Monday, 11 August 2014

Mjölnir - Hammer of Thor: The Mythology Series

A 4.6 cm gold-plated silver Mjölnir
pendant from Bredsättra parish, Runsten
hundred, Borgholm municipality, Öland,
Kalmar county, Sweden.
This post is late because I was busy busting my arse to get Stalking the Demon to my editor, which I managed around lunch-time yesterday.

So. Thor’s hammer. Every wonder why the handle is so short? Me neither – until I had to write this post.

Now it’s been brought to my attention, of course I realise that the typical warhammer is a long-hafted, two-handed weapon. Mjölnir, by comparison, has a haft so short it can only be wielded one-handed – more like a mallet.

It turns out there’s a reason. Loki bet his head with the two dwarf brothers, Sindri and Brokkr, that they could not make items more beautiful than the dwarves who made Odin’s spear. The brothers accepted the challenge.

Sindri placed a pig skin in the forge and instructed Brokkr to pump the bellows and not stop until he returns and removes the skin. As Brokkr pumped the bellows, Loki assumeed the shape of a fly and bit Brokkr’s arm. Nonetheless, Brokkr resolutely kept pumping the bellows. When Sindri took the pig skin from the forge it had become Freyr’s boar.

This scenario is repeated with some gold in the forge, and that time Loki bit Brokkr on the neck, but he persisted and the gold becomes Odin’s ring, Draupnir.

The third time iron is placed in the forge.
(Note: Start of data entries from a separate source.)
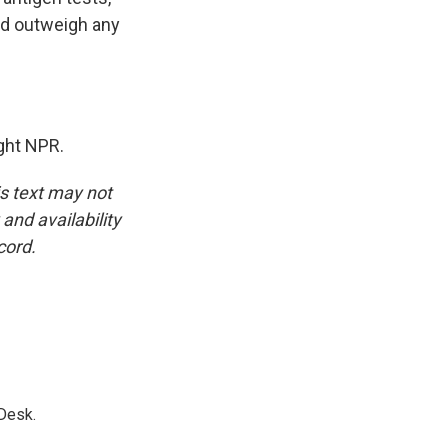
uld outweigh any
ght NPR.
is text may not
and availability
cord.
Desk.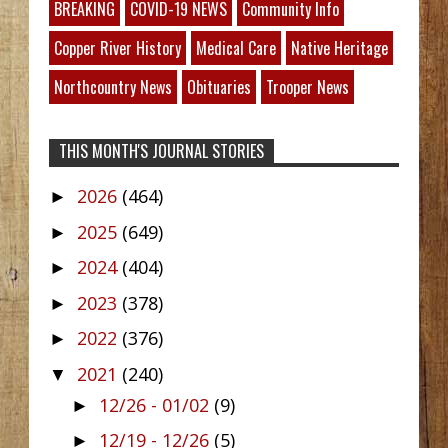
BREAKING
COVID-19 NEWS
Community Info
Copper River History
Medical Care
Native Heritage
Northcountry News
Obituaries
Trooper News
THIS MONTH'S JOURNAL STORIES
2026
(464)
►
2025
(649)
►
2024
(404)
►
2023
(378)
►
2022
(376)
►
2021
(240)
▼
12/26 - 01/02
(9)
►
12/19 - 12/26
(5)
►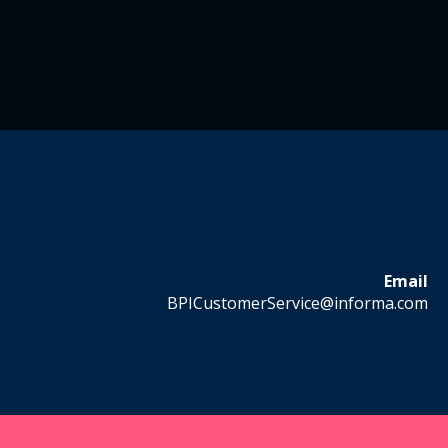
Email
BPICustomerService@informa.com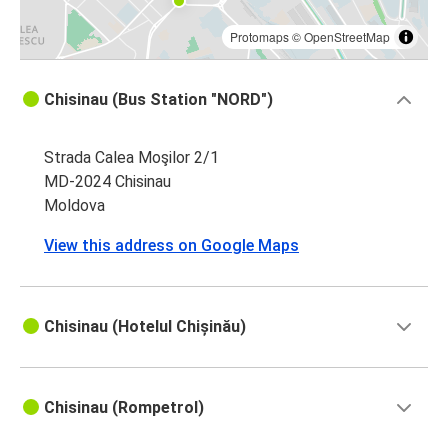
Protomaps
©
OpenStreetMap
Chisinau (Bus Station "NORD")
Strada Calea Moşilor 2/1
MD-2024 Chisinau
Moldova
View this address on Google Maps
Chisinau (Hotelul Chișinău)
Chisinau (Rompetrol)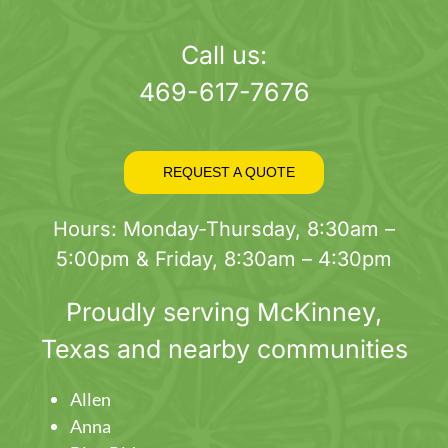
page
Call us:
469-617-7676
REQUEST A QUOTE
Hours: Monday-Thursday, 8:30am –
5:00pm & Friday, 8:30am – 4:30pm
Proudly serving
McKinney
,
Texas and nearby communities
Allen
Anna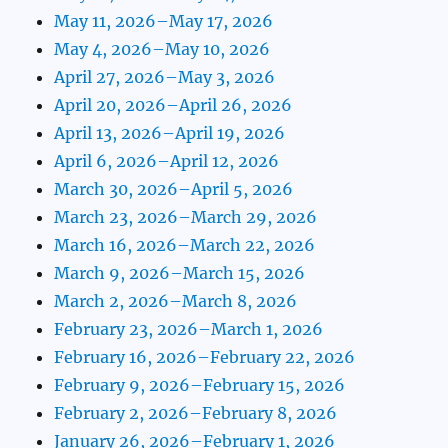
May 11, 2026–May 17, 2026
May 4, 2026–May 10, 2026
April 27, 2026–May 3, 2026
April 20, 2026–April 26, 2026
April 13, 2026–April 19, 2026
April 6, 2026–April 12, 2026
March 30, 2026–April 5, 2026
March 23, 2026–March 29, 2026
March 16, 2026–March 22, 2026
March 9, 2026–March 15, 2026
March 2, 2026–March 8, 2026
February 23, 2026–March 1, 2026
February 16, 2026–February 22, 2026
February 9, 2026–February 15, 2026
February 2, 2026–February 8, 2026
January 26, 2026–February 1, 2026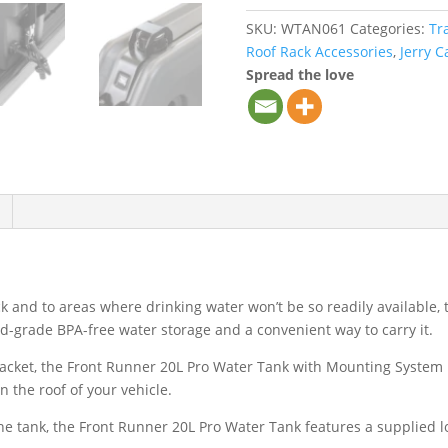
SKU:
WTAN061
Categories:
Tr
Roof Rack Accessories
,
Jerry C
Spread the love
ck and to areas where drinking water won’t be so readily available
od-grade BPA-free water storage and a convenient way to carry it.
cket, the Front Runner 20L Pro Water Tank with Mounting System 
 the roof of your vehicle.
the tank, the Front Runner 20L Pro Water Tank features a supplied l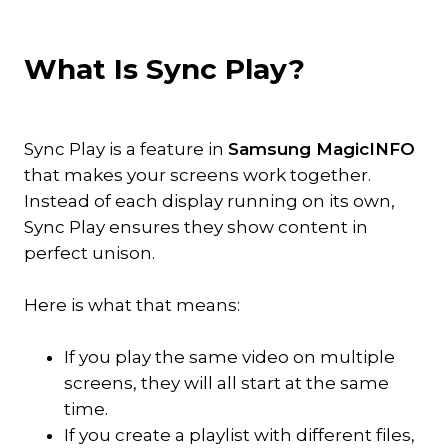
What Is Sync Play?
Sync Play is a feature in
Samsung MagicINFO
that makes your screens work together.
Instead of each display running on its own,
Sync Play ensures they show content in
perfect unison.
Here is what that means:
If you play the same video on multiple
screens, they will all start at the same
time.
If you create a playlist with different files,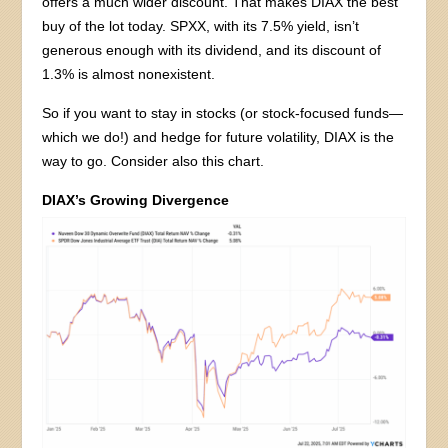
offers a much wider discount. That makes DIAX the best
buy of the lot today. SPXX, with its 7.5% yield, isn’t
generous enough with its dividend, and its discount of
1.3% is almost nonexistent.
So if you want to stay in stocks (or stock-focused funds—
which we do!) and hedge for future volatility, DIAX is the
way to go. Consider also this chart.
DIAX’s Growing Divergence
As Brokkr worked the bellows, Loki bit him on the eyelid, so hard it drew blood. When the blood ran into Brokkr’s eye, he was forced to stop the bellows long enough to wipe his eye clear. When Sindri pulled the iron from the forge, it had become Mjölnir, but the handle was shorter than he planned.

So basically it was Loki’s fault.

Interestingly, when the brothers presented the hammer to Thor they put a bit of PR spin on this defect by telling him the hammer was so small he could “keep it in his sark” (shirt).
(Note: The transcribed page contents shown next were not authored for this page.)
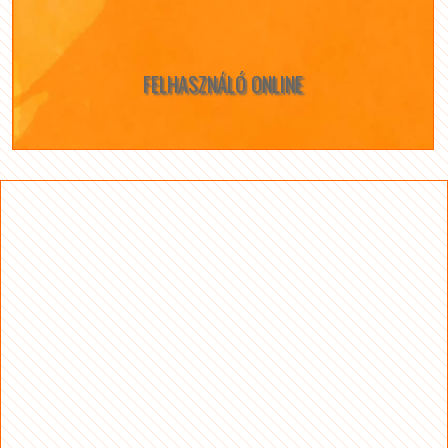
FELHASZNÁLÓ ONLINE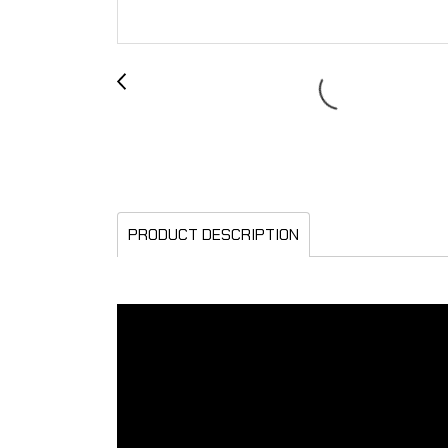
PRODUCT DESCRIPTION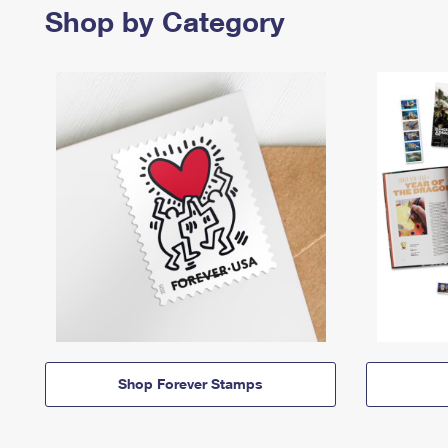
Shop by Category
Shop Forever Stamps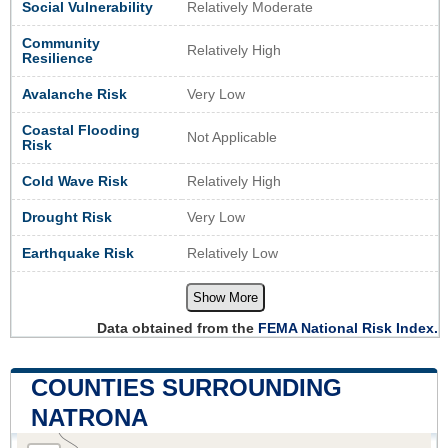
Social Vulnerability
Relatively Moderate
Community
Relatively High
Resilience
Avalanche Risk
Very Low
Coastal Flooding
Not Applicable
Risk
Cold Wave Risk
Relatively High
Drought Risk
Very Low
Earthquake Risk
Relatively Low
Show More
Data obtained from the
FEMA National Risk Index.
COUNTIES SURROUNDING
NATRONA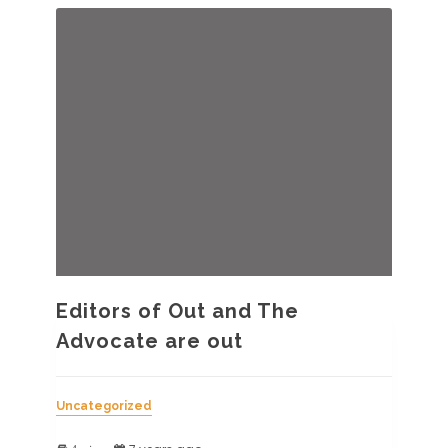
2019
Editors of Out and The
Advocate are out
Uncategorized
Mjölnir was a mighty weapon capable of levelling mountains and no matter how hard or far Thor threw it, it would always return to his hand.

I find the etymology of the name interesting myself. Mjölnir is usually interpreted to mean ‘that which smashes’ from the verb molva (to smash) which is similar to the Slavic molot and Latin malleus (which is where the English word mallet comes from).

An oversized replica of Mjölnir to promote the movie Thor
An alternate theory compares Mjölnir to the Russian molniya and Welsh melt, which mean lightning. This also fits, since the name Mjölnir then makes it the weapon of the storm god associated with lightning – which indeed Thor is!
In Old Norse texts, Mjölnir is also referred to as hamarr, which in Old Norse could mean stone, rock, cliff or hammer, and which comes from an Indo-European word that has the same derivation as the Sanskrit word, asman. Asman means stone, rock, stone tool, hammer and thunderbolt!